Na dit tweede jaar heb ik heb de wat lectuur uitgeleend zodat hij thuis in het verre Harkstede nog eens rustig zijn herinneringen van die zomer op een rijtje kon zetten en wat kon nalezen over het onze regio. Òok die winter hebben we een bezoekje aan Donald en Mieneke gebracht, waarbij ik Donald heb uitgelegd hoe de teletekst op de televisie in zijn werk ging en Mieneke`s soep onveranderlijk lekker was.

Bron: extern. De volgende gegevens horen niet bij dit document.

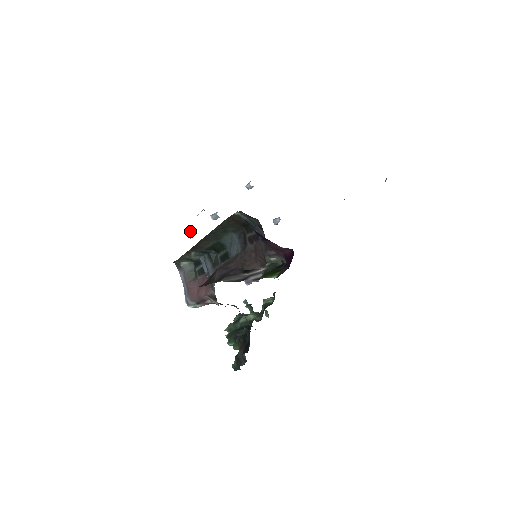
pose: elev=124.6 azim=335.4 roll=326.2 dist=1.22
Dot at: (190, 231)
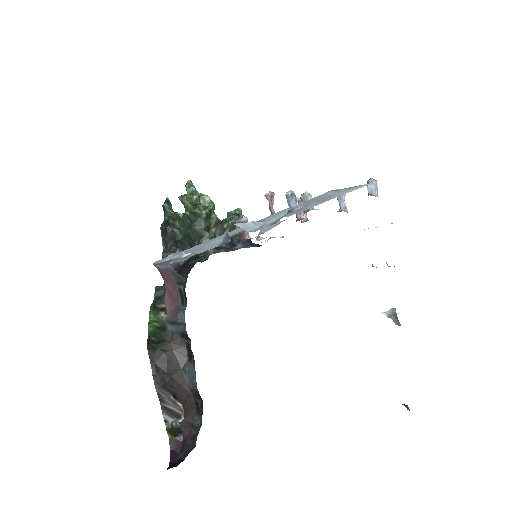
Dot at: occluded
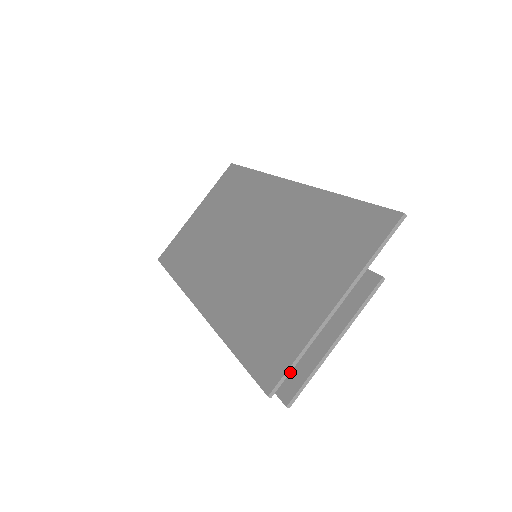
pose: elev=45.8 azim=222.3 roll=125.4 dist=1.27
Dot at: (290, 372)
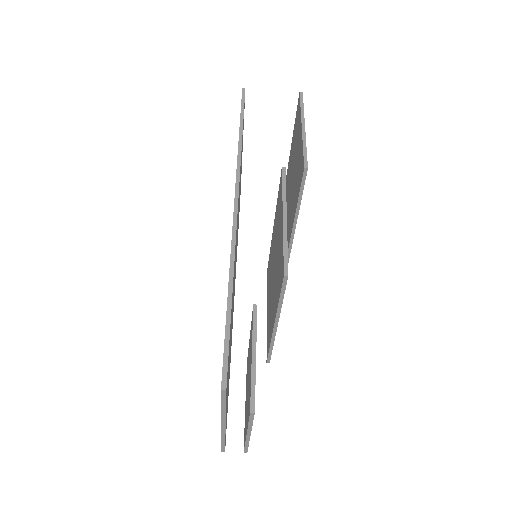
Dot at: occluded
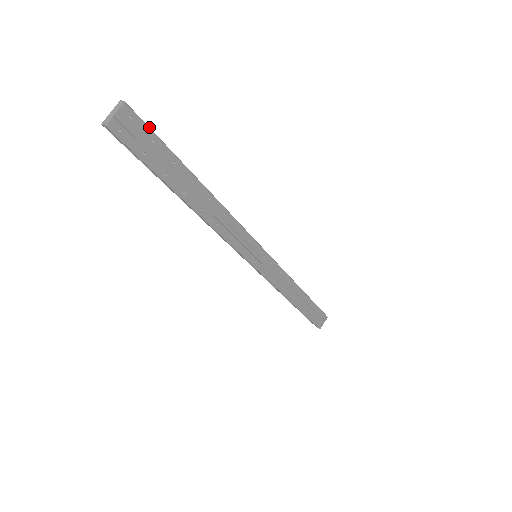
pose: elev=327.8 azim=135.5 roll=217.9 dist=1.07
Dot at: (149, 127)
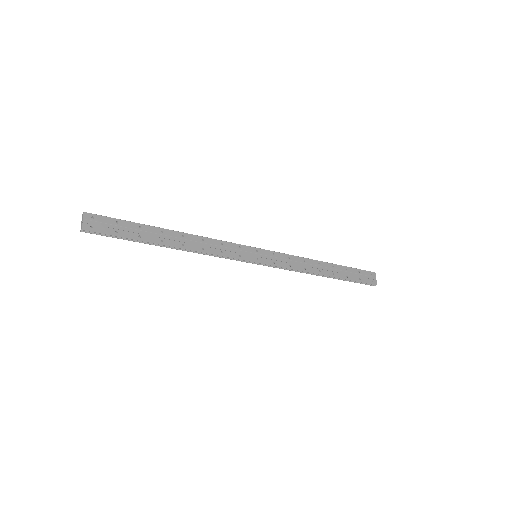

Het volgende jaar hoefde ik niet te wachten tot de zomervakantie op een ontmoeting met hen beide. Met de kostuumgroep van Mieneke, kwamen ze mee, om Hemelvaartsdag in Opperdoes te vieren. Donald werd [helaas zonder zijn onafscheidelijke pijp] vereeuwigd door onze "huisknipster" Aartje en ik zie Mieneke nog staan, keurig in kostuum, soep uitdelend aan de mensen in hun groep en later aan ieder die toevallig in de buurt was.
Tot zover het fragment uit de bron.